▶ [WHAT THE TASK REQUIRES] Write the following entries out again exactly, skipping each image.
** DATA EXCERPTS follows **
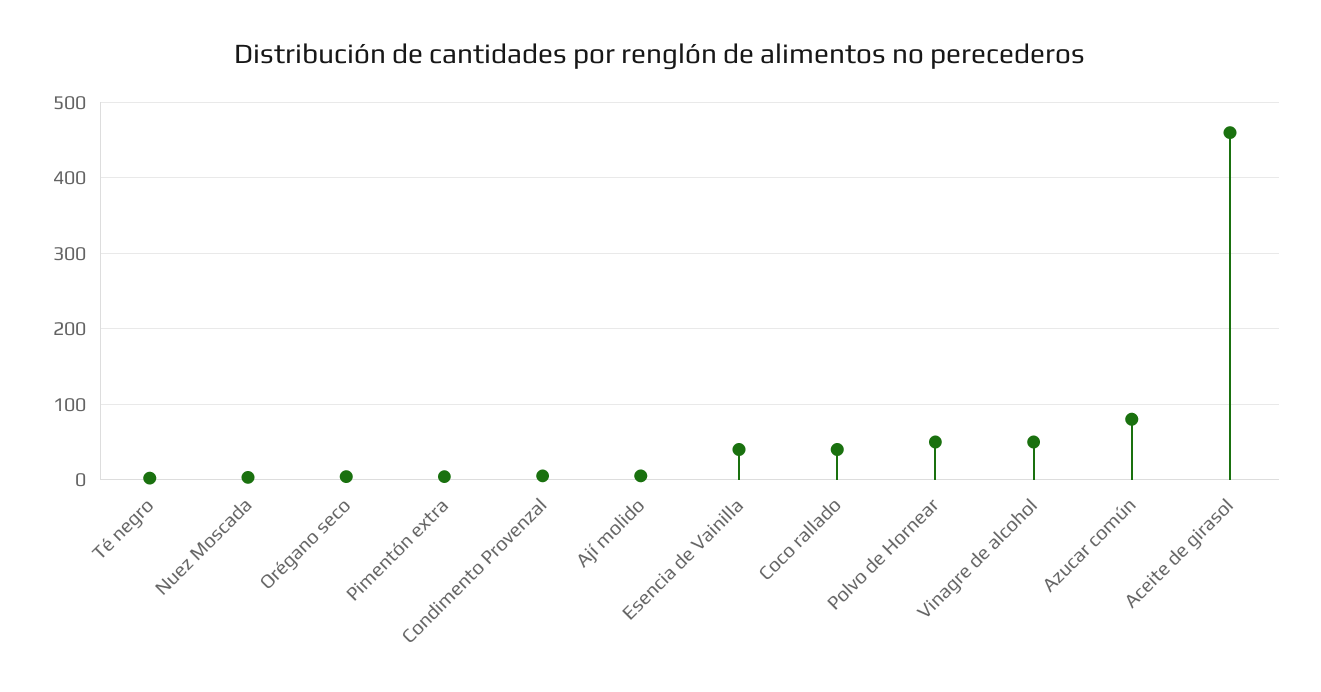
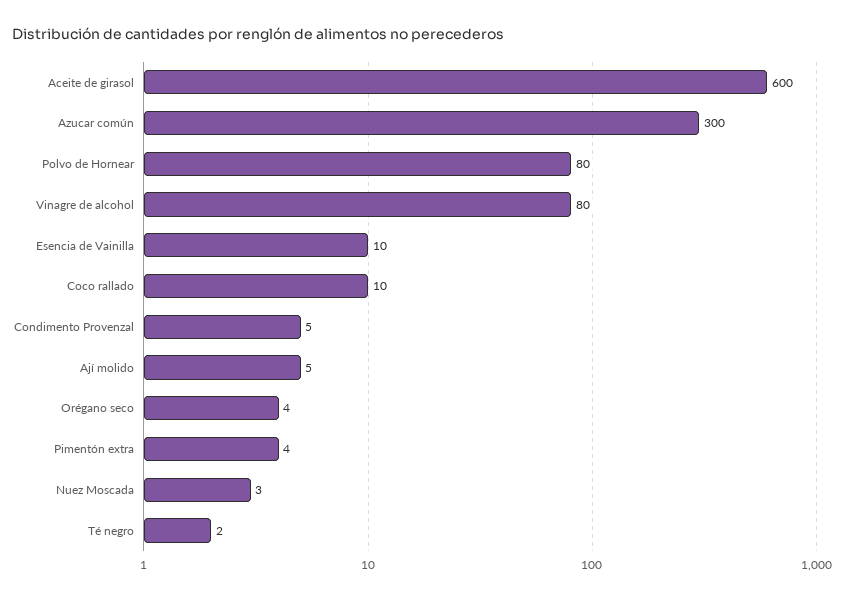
  {
    "Té negro": 2,
    "Nuez Moscada": 3,
    "Orégano seco": 4,
    "Pimentón extra": 4,
    "Condimento Provenzal": 5,
    "Ají molido": 5,
-   "Esencia de Vainilla": 40,
+   "Esencia de Vainilla": 10,
-   "Coco rallado": 40,
+   "Coco rallado": 10,
-   "Polvo de Hornear": 50,
+   "Polvo de Hornear": 80,
-   "Vinagre de alcohol": 50,
+   "Vinagre de alcohol": 80,
-   "Azucar común": 80,
+   "Azucar común": 300,
-   "Aceite de girasol": 460
+   "Aceite de girasol": 600
  }

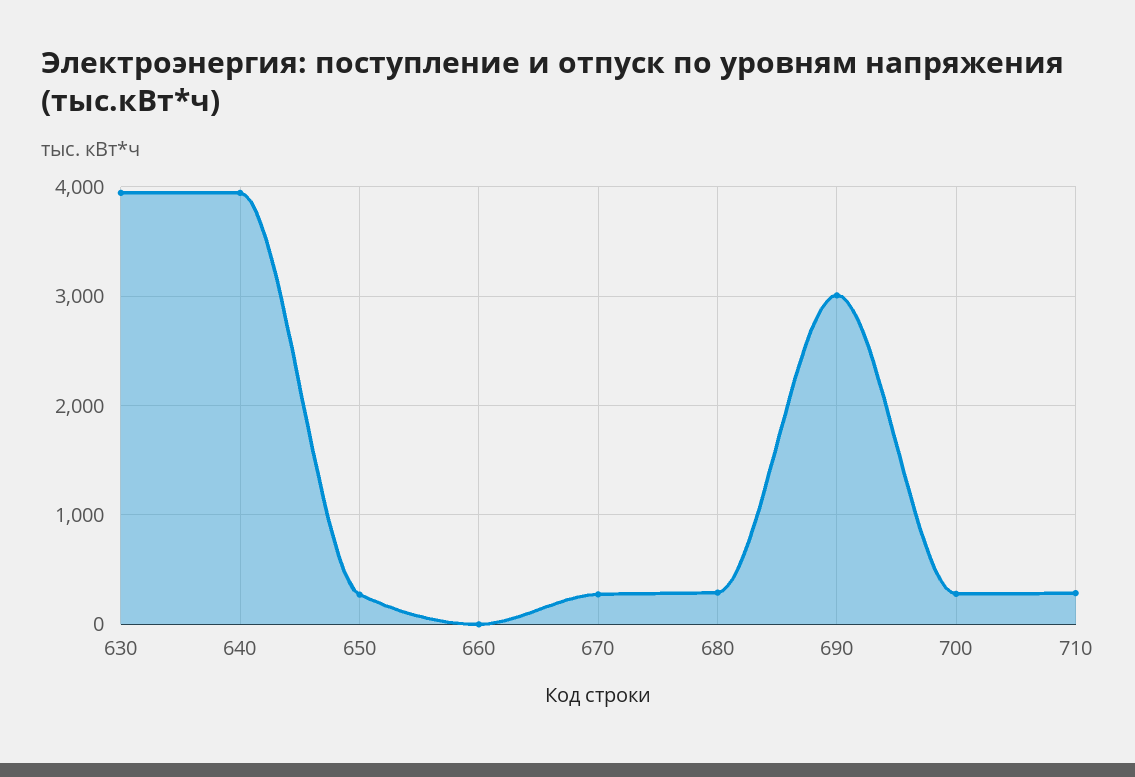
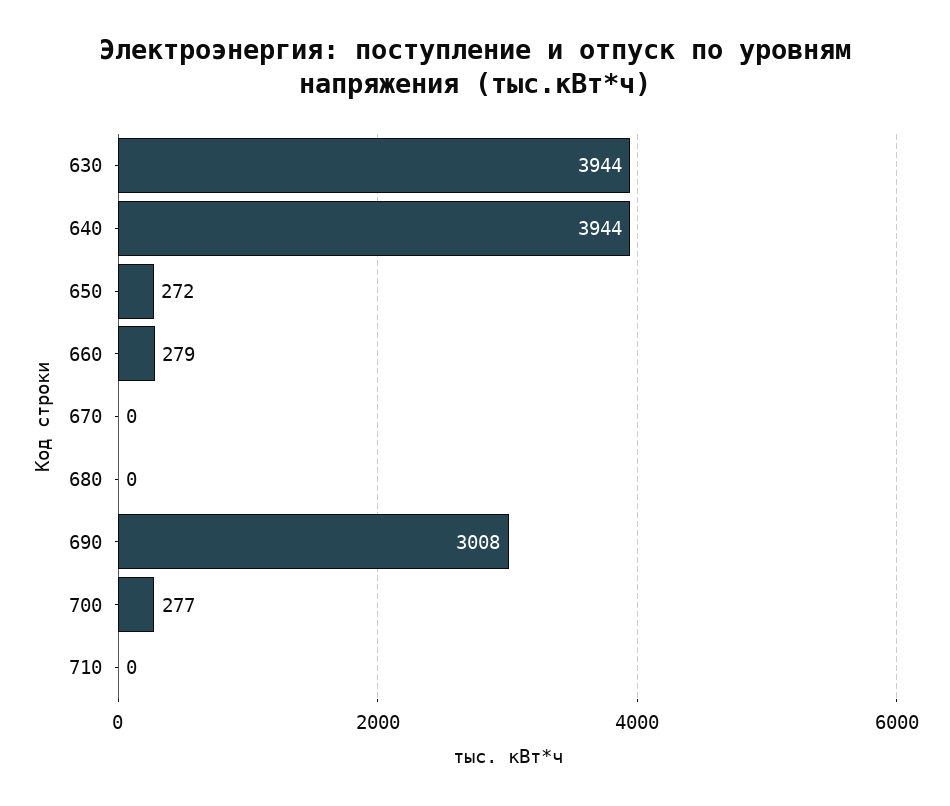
  {
    "630": 3944,
    "640": 3944,
    "650": 272,
-   "660": 0,
+   "660": 279,
-   "670": 300,
+   "670": 0,
-   "680": 300,
+   "680": 0,
    "690": 3008,
    "700": 277,
-   "710": 300
+   "710": 0
  }

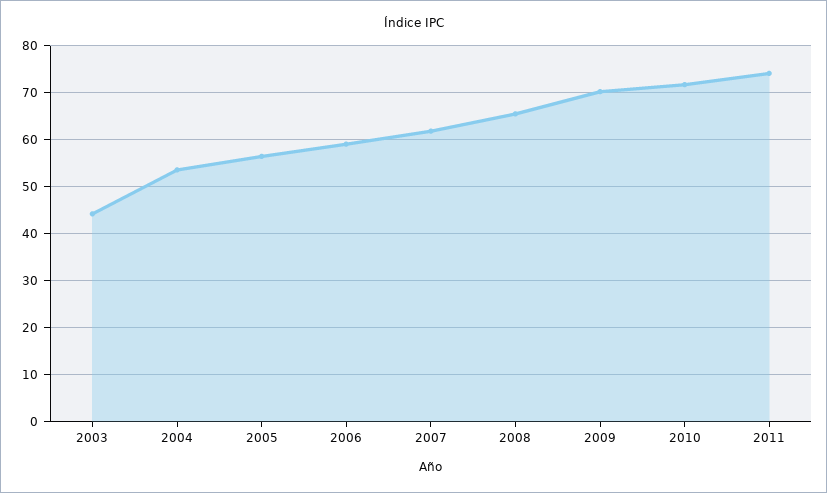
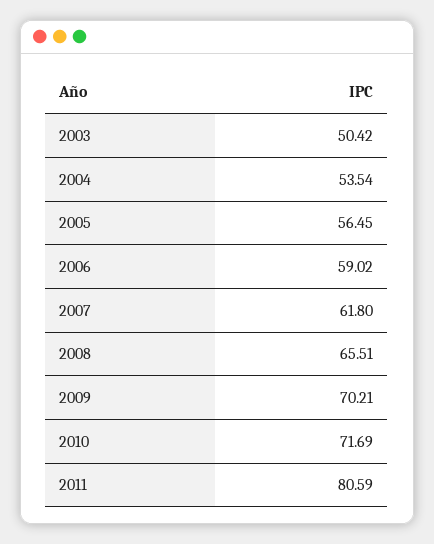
  {
-   "2003": 44,
+   "2003": 50.42,
    "2004": 53.54,
    "2005": 56.45,
    "2006": 59.02,
    "2007": 61.8,
    "2008": 65.51,
    "2009": 70.21,
    "2010": 71.69,
-   "2011": 74
+   "2011": 80.59
  }

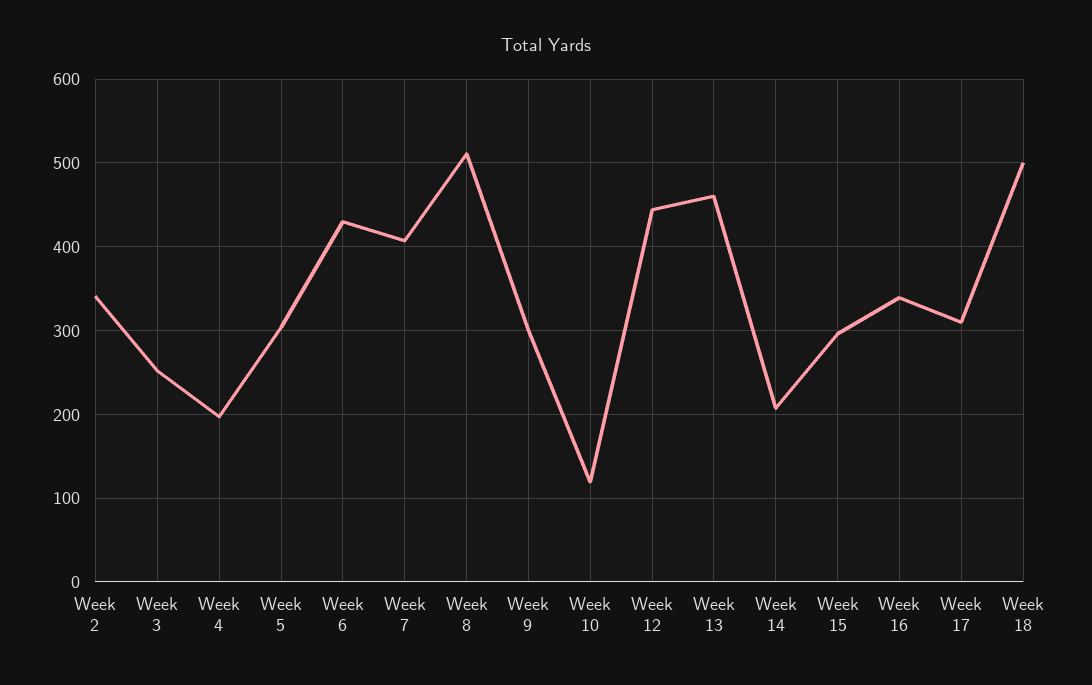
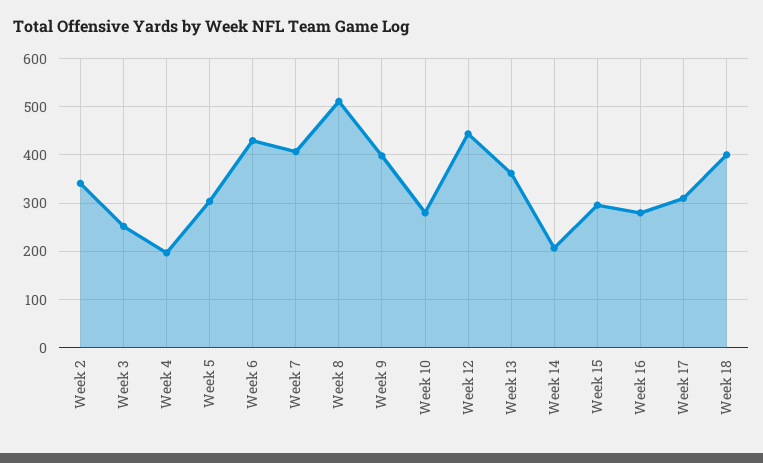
  {
    "Week 2": 340,
    "Week 3": 250,
    "Week 4": 200,
    "Week 5": 300,
    "Week 6": 430,
    "Week 7": 410,
    "Week 8": 510,
-   "Week 9": 300,
+   "Week 9": 400,
-   "Week 10": 120,
+   "Week 10": 280,
    "Week 12": 440,
-   "Week 13": 460,
+   "Week 13": 360,
    "Week 14": 210,
    "Week 15": 300,
-   "Week 16": 340,
+   "Week 16": 280,
    "Week 17": 310,
-   "Week 18": 500
+   "Week 18": 400
  }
** End of DATA EXCERPTS **
▶ [YOUR RESPONSE]
  {
    "Té negro": 2,
    "Nuez Moscada": 3,
    "Orégano seco": 4,
    "Pimentón extra": 4,
    "Condimento Provenzal": 5,
    "Ají molido": 5,
-   "Esencia de Vainilla": 40,
+   "Esencia de Vainilla": 10,
-   "Coco rallado": 40,
+   "Coco rallado": 10,
-   "Polvo de Hornear": 50,
+   "Polvo de Hornear": 80,
-   "Vinagre de alcohol": 50,
+   "Vinagre de alcohol": 80,
-   "Azucar común": 80,
+   "Azucar común": 300,
-   "Aceite de girasol": 460
+   "Aceite de girasol": 600
  }

  {
    "630": 3944,
    "640": 3944,
    "650": 272,
-   "660": 0,
+   "660": 279,
-   "670": 300,
+   "670": 0,
-   "680": 300,
+   "680": 0,
    "690": 3008,
    "700": 277,
-   "710": 300
+   "710": 0
  }

  {
-   "2003": 44,
+   "2003": 50.42,
    "2004": 53.54,
    "2005": 56.45,
    "2006": 59.02,
    "2007": 61.8,
    "2008": 65.51,
    "2009": 70.21,
    "2010": 71.69,
-   "2011": 74
+   "2011": 80.59
  }

  {
    "Week 2": 340,
    "Week 3": 250,
    "Week 4": 200,
    "Week 5": 300,
    "Week 6": 430,
    "Week 7": 410,
    "Week 8": 510,
-   "Week 9": 300,
+   "Week 9": 400,
-   "Week 10": 120,
+   "Week 10": 280,
    "Week 12": 440,
-   "Week 13": 460,
+   "Week 13": 360,
    "Week 14": 210,
    "Week 15": 300,
-   "Week 16": 340,
+   "Week 16": 280,
    "Week 17": 310,
-   "Week 18": 500
+   "Week 18": 400
  }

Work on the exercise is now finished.